The complex nature of MS requires a multidimensional approach to treatment. An important factor in treatment is empowering the person living with the disease. The “Living With Multiple Sclerosis Support Group Series” provided a supportive and comprehensive learning environment focused on teaching participants how to effectively manage the physical, psychological, social, and spiritual components of QOL. This psychoeducational wellness program promoted the concept of self-advocacy by improving self-efficacy, coping skills, and access to a support system. Treatment group participants showed improvements in levels of depression, anxiety, perceived stress, and pain that were not evident in the control group.
The group therapy model was important to the success of the wellness program for people with MS, providing a forum for discussion of successes and challenges in the implementation of newly learned coping strategies and skills. Previous studies examining a variety of psychotherapeutic approaches in a group setting to increase the QOL of individuals with MS have found improvements primarily in depression (see Firth29 for a review). The lack of a control group in these studies, however, makes it difficult to determine the actual effectiveness of the intervention versus change over time alone.

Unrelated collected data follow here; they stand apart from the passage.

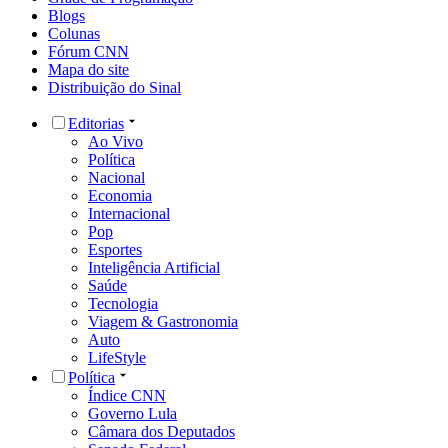
Blogs
Colunas
Fórum CNN
Mapa do site
Distribuição do Sinal
Editorias
Ao Vivo
Política
Nacional
Economia
Internacional
Pop
Esportes
Inteligência Artificial
Saúde
Tecnologia
Viagem & Gastronomia
Auto
LifeStyle
Política
Índice CNN
Governo Lula
Câmara dos Deputados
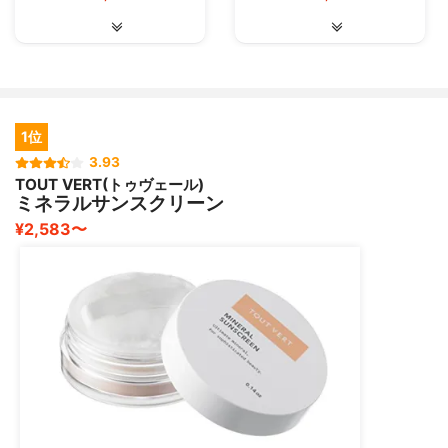
1位
3.93
TOUT VERT(トゥヴェール)
ミネラルサンスクリーン
¥2,583〜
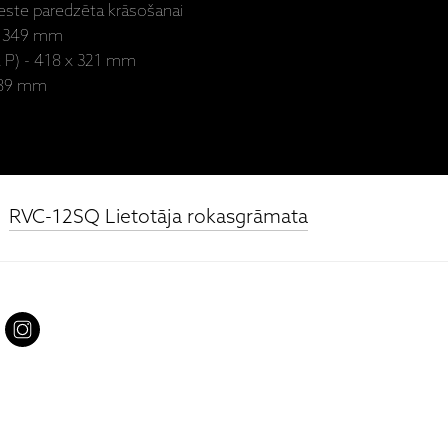
reste paredzēta krāsošanai
 x 349 mm
x P) - 418 x 321 mm
 89 mm
RVC-12SQ Lietotāja rokasgrāmata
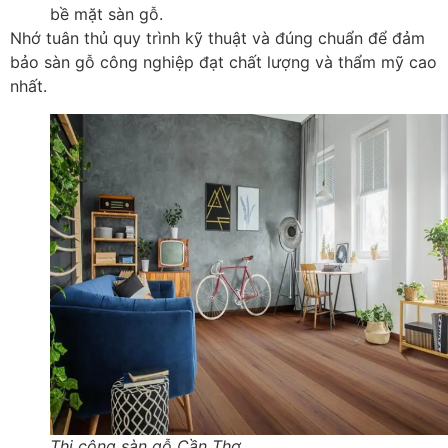
bề mặt sàn gỗ.
Nhớ tuân thủ quy trình kỹ thuật và đúng chuẩn để đảm
bảo sàn gỗ công nghiệp đạt chất lượng và thẩm mỹ cao
nhất.
Thi công sàn gỗ Cần Thơ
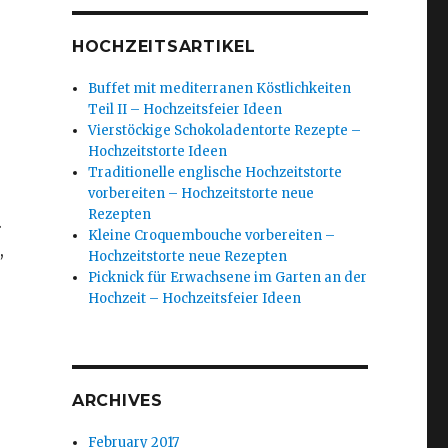
HOCHZEITSARTIKEL
Buffet mit mediterranen Köstlichkeiten
Teil II – Hochzeitsfeier Ideen
Vierstöckige Schokoladentorte Rezepte –
Hochzeitstorte Ideen
Traditionelle englische Hochzeitstorte
vorbereiten – Hochzeitstorte neue
Rezepten
.
Kleine Croquembouche vorbereiten –
,
Hochzeitstorte neue Rezepten
Picknick für Erwachsene im Garten an der
Hochzeit – Hochzeitsfeier Ideen
ARCHIVES
February 2017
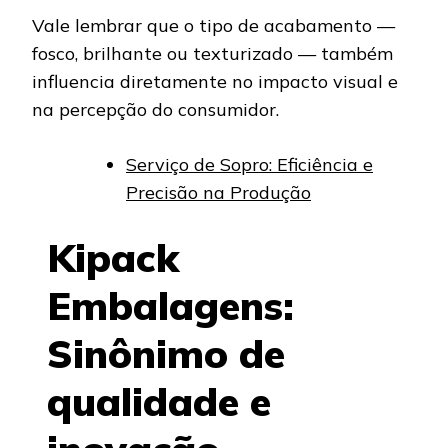
Vale lembrar que o tipo de acabamento —
fosco, brilhante ou texturizado — também
influencia diretamente no impacto visual e
na percepção do consumidor.
Serviço de Sopro: Eficiência e
Precisão na Produção
Kipack
Embalagens:
Sinônimo de
qualidade e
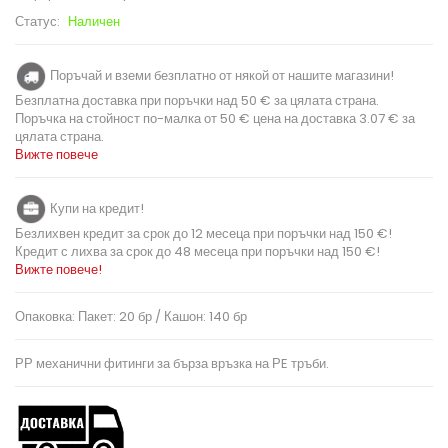
Статус:
Наличен
Поръчай и вземи безплатно от някой от нашите магазини!
Безплатна доставка при поръчки над 50 € за цялата страна.
Поръчка на стойност по-малка от 50 € цена на доставка 3.07 € за
цялата страна.
Вижте повече
Купи на кредит!
Безлихвен кредит за срок до 12 месеца при поръчки над 150 €!
Кредит с лихва за срок до 48 месеца при поръчки над 150 €!
Вижте повече!
Опаковка: Пакет: 20 бр / Кашон: 140 бр
РР механични фитинги за бърза връзка на РE тръби.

While this study shows promising results, certain limitations temper the findings. First, the control group sample size was small. A sample of comparable size to the treatment group, possibly even a matched sample, would be ideal. Further limitations arise from the possible history effects, as the two groups were not completing the questionnaires at the same time, making the results susceptible to seasonal differences in stressors. Finally, as this pilot study was not a randomized controlled trial, the control group did not have a “placebo” intervention throughout the course of 10 weeks that would equate the amount of “attention” given the two groups, raising the question of whether participation in the treatment group alone can account for the results. Despite these limitations, the significant preliminary findings of this study can inform future exploration of the effectiveness of psychoeducational wellness programs for people with MS. Clearly, a larger randomized clinical trial is warranted. Additionally, future studies should incorporate a longer (eg, 3-month) follow-up period to assess the sustainability of the positive results.
The biopsychosocial model of disease takes into account the multifaceted nature of chronic illness and is often applied in the field of MS.

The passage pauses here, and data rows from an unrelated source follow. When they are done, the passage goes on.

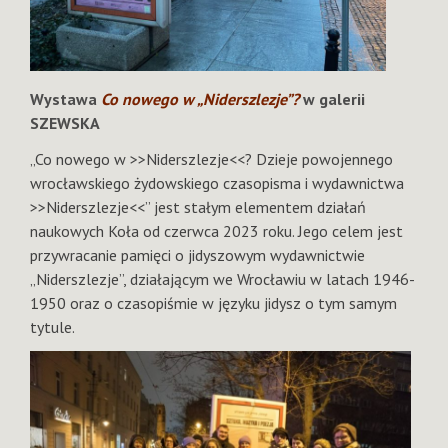
Wystawa
Co nowego w „Niderszlezje”?
w galerii
SZEWSKA
„Co nowego w >>Niderszlezje<<? Dzieje powojennego
wrocławskiego żydowskiego czasopisma i wydawnictwa
>>Niderszlezje<<” jest stałym elementem działań
naukowych Koła od czerwca 2023 roku. Jego celem jest
przywracanie pamięci o jidyszowym wydawnictwie
„Niderszlezje”, działającym we Wrocławiu w latach 1946-
1950 oraz o czasopiśmie w języku jidysz o tym samym
tytule.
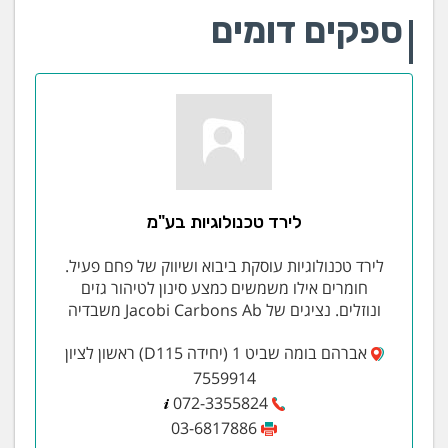
ספקים דומים
לירד טכנולוגיות בע"מ
לירד טכנולוגיות עוסקת ביבוא ושיווק של פחם פעיל.
חומרים אילו משמשים כמצע סינון לטיהור גזים
ונוזלים. נציגים של Jacobi Carbons Ab משבדיה
אברהם בומה שביט 1 (יחידה D115) ראשון לציון
7559914
072-3355824
03-6817886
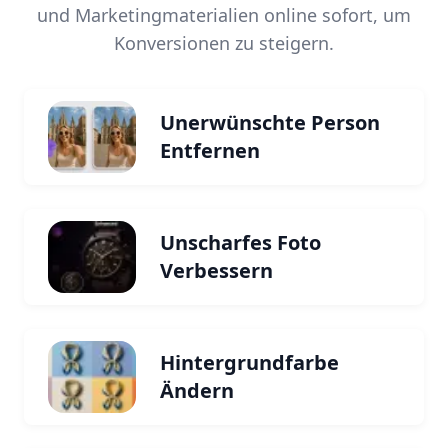
und Marketingmaterialien online sofort, um
Konversionen zu steigern.
Unerwünschte Person
Entfernen
Unscharfes Foto
Verbessern
Hintergrundfarbe
Ändern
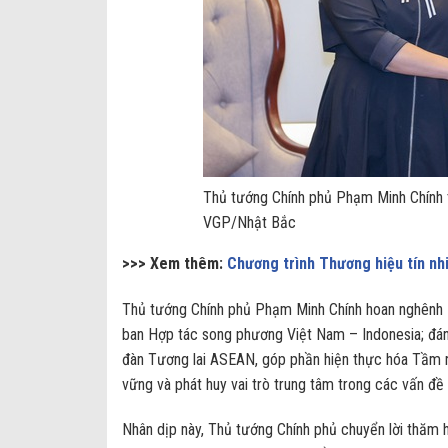
Thủ tướng Chính phủ Phạm Minh Chính t
VGP/Nhật Bắc
>>> Xem thêm:
Chương trình Thương hiệu tín 
Thủ tướng Chính phủ Phạm Minh Chính hoan nghênh B
ban Hợp tác song phương Việt Nam – Indonesia; đán
đàn Tương lai ASEAN, góp phần hiện thực hóa Tầm
vững và phát huy vai trò trung tâm trong các vấn đề
Nhân dịp này, Thủ tướng Chính phủ chuyển lời thăm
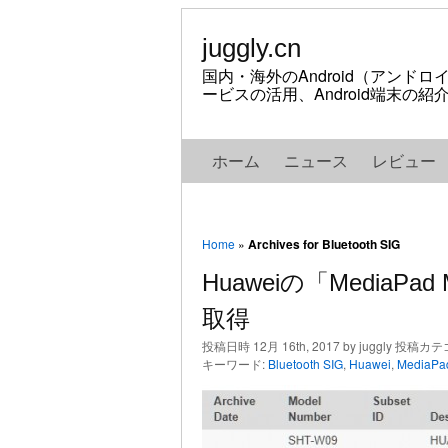
juggly.cn
国内・海外のAndroid（アンド
ービスの活用、Android端末の
ホーム
ニュース
レビュー
Home
»
Archives for Bluetooth SIG
Huaweiの「MediaPad
取得
投稿日時 12月 16th, 2017 by juggly 投稿カ
キーワード:
Bluetooth SIG
,
Huawei
,
MediaPa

The complex nature of MS requires a multidimensional approach to treatment.
A psychoeducational wellness program is an effective supplement to traditional medical management to improve the overall quality of life and well-being of individuals with MS.

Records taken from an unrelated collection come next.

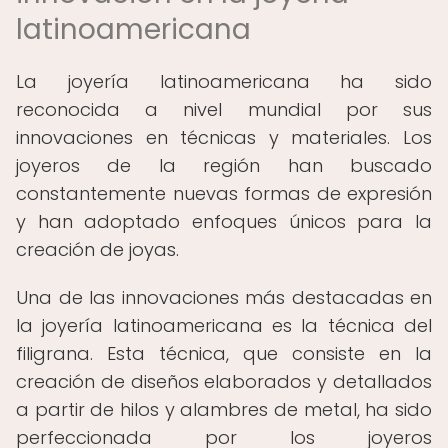
latinoamericana
La joyería latinoamericana ha sido
reconocida a nivel mundial por sus
innovaciones en técnicas y materiales. Los
joyeros de la región han buscado
constantemente nuevas formas de expresión
y han adoptado enfoques únicos para la
creación de joyas.
Una de las innovaciones más destacadas en
la joyería latinoamericana es la técnica del
filigrana. Esta técnica, que consiste en la
creación de diseños elaborados y detallados
a partir de hilos y alambres de metal, ha sido
perfeccionada por los joyeros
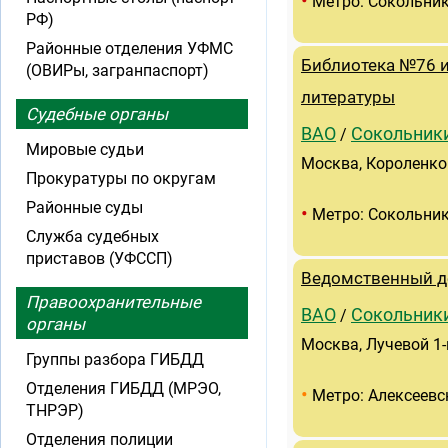
•
Метро: Сокольни
РФ)
Районные отделения УФМС
Библиотека №76 и
(ОВИРы, загранпаспорт)
литературы
Судебные органы
ВАО
Сокольник
/
Мировые судьи
Москва, Короленко 
Прокуратуры по округам
Районные суды
•
Метро: Сокольни
Служба судебных
приставов (УФССП)
Ведомственный д
Правоохранительные
ВАО
Сокольник
/
органы
Москва, Лучевой 1-
Группы разбора ГИБДД
Отделения ГИБДД (МРЭО,
•
Метро: Алексеевс
ТНРЭР)
Отделения полиции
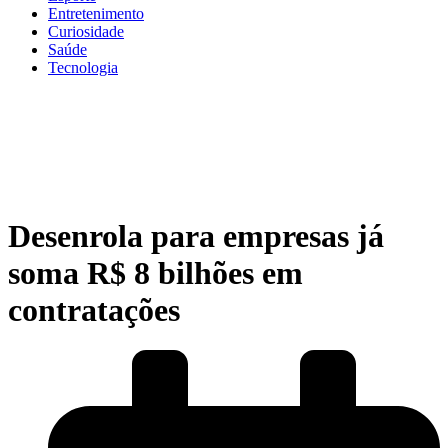
Entretenimento
Curiosidade
Saúde
Tecnologia
Desenrola para empresas já
soma R$ 8 bilhões em
contratações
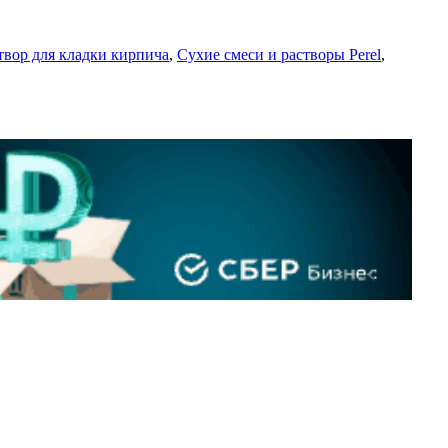
твор для кладки кирпича
,
Сухие смеси и растворы Perel
,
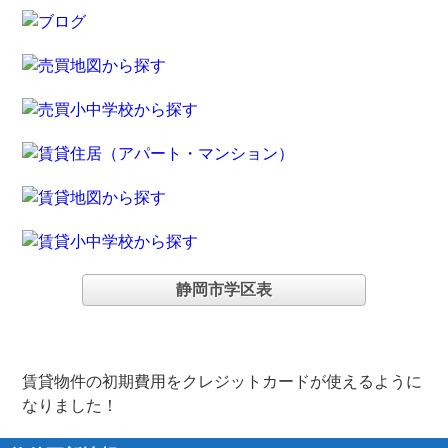
静岡市学区表
賃貸物件の初期費用をクレジットカードが使えるように
なりました！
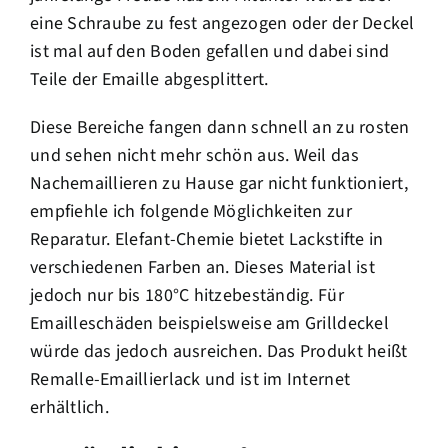
eine Schraube zu fest angezogen oder der Deckel
ist mal auf den Boden gefallen und dabei sind
Teile der Emaille abgesplittert.
Diese Bereiche fangen dann schnell an zu rosten
und sehen nicht mehr schön aus. Weil das
Nachemaillieren zu Hause gar nicht funktioniert,
empfiehle ich folgende Möglichkeiten zur
Reparatur. Elefant-Chemie bietet Lackstifte in
verschiedenen Farben an. Dieses Material ist
jedoch nur bis 180°C hitzebeständig. Für
Emailleschäden beispielsweise am Grilldeckel
würde das jedoch ausreichen. Das Produkt heißt
Remalle-Emaillierlack und ist im Internet
erhältlich.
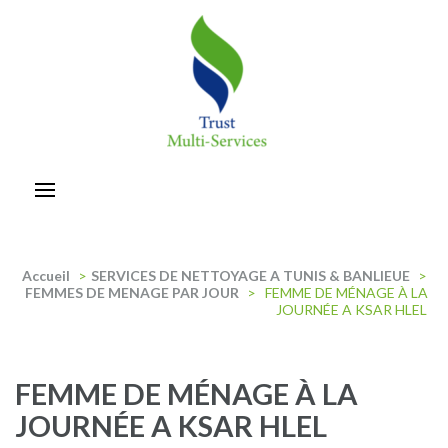
Aller
au
contenu
(Pressez
Entrée)
trust-multiservices
Accueil
>
SERVICES DE NETTOYAGE A TUNIS & BANLIEUE
>
FEMMES DE MENAGE PAR JOUR
>
FEMME DE MÉNAGE À LA
JOURNÉE A KSAR HLEL
FEMME DE MÉNAGE À LA
JOURNÉE A KSAR HLEL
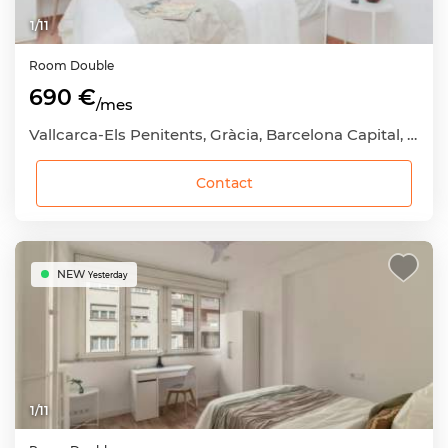
1
/
11
Room
Double
690 €
/mes
Vallcarca-Els Penitents, Gràcia, Barcelona Capital, Barcelona
Contact
NEW
Yesterday
1
/
11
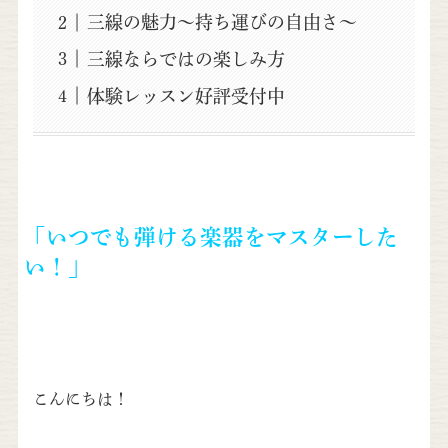
三線の魅力～持ち運びの自由さ～
三線ならではの楽しみ方
体験レッスン好評受付中
「いつでも弾ける楽器をマスターした
い！」
こんにちは！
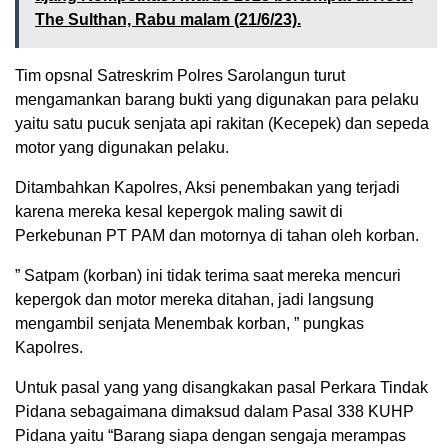
The Sulthan, Rabu malam (21/6/23).
Tim opsnal Satreskrim Polres Sarolangun turut
mengamankan barang bukti yang digunakan para pelaku
yaitu satu pucuk senjata api rakitan (Kecepek) dan sepeda
motor yang digunakan pelaku.
Ditambahkan Kapolres, Aksi penembakan yang terjadi
karena mereka kesal kepergok maling sawit di
Perkebunan PT PAM dan motornya di tahan oleh korban.
” Satpam (korban) ini tidak terima saat mereka mencuri
kepergok dan motor mereka ditahan, jadi langsung
mengambil senjata Menembak korban, ” pungkas
Kapolres.
Untuk pasal yang yang disangkakan pasal Perkara Tindak
Pidana sebagaimana dimaksud dalam Pasal 338 KUHP
Pidana yaitu “Barang siapa dengan sengaja merampas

The aim of a wellness program is to provide a supportive learning environment focused on teaching people with MS how to manage disease-related challenges in the physical, psychological, social, and spiritual domains that affect their quality of life.
Financial Disclosures: Dr. DeLuca has received grant funding from Biogen Idec and has served as a consultant to Biogen Idec, Novartis Pharmaceuticals, and the National Hockey League and Major League Soccer. The other authors have no conflicts of interest to disclose.
Funding/Support: This project was supported in part by a grant from the National Multiple Sclerosis Society (grant #MB 0024) to Dr. DeLuca.
From the Kessler Institute for Rehabilitation, West Orange, NJ, USA (KBM); Neuropsychology and Neuroscience Laboratory, Kessler Foundation, West Orange, NJ, USA (JSR, LS, NDC, JD); and Department of Physical Medicine and Rehabilitation (KBM, JSR, LS, NDC, JD) and Department of Neurology and Neurosciences, New Jersey Medical School, Rutgers University, Newark, NJ, USA (JD).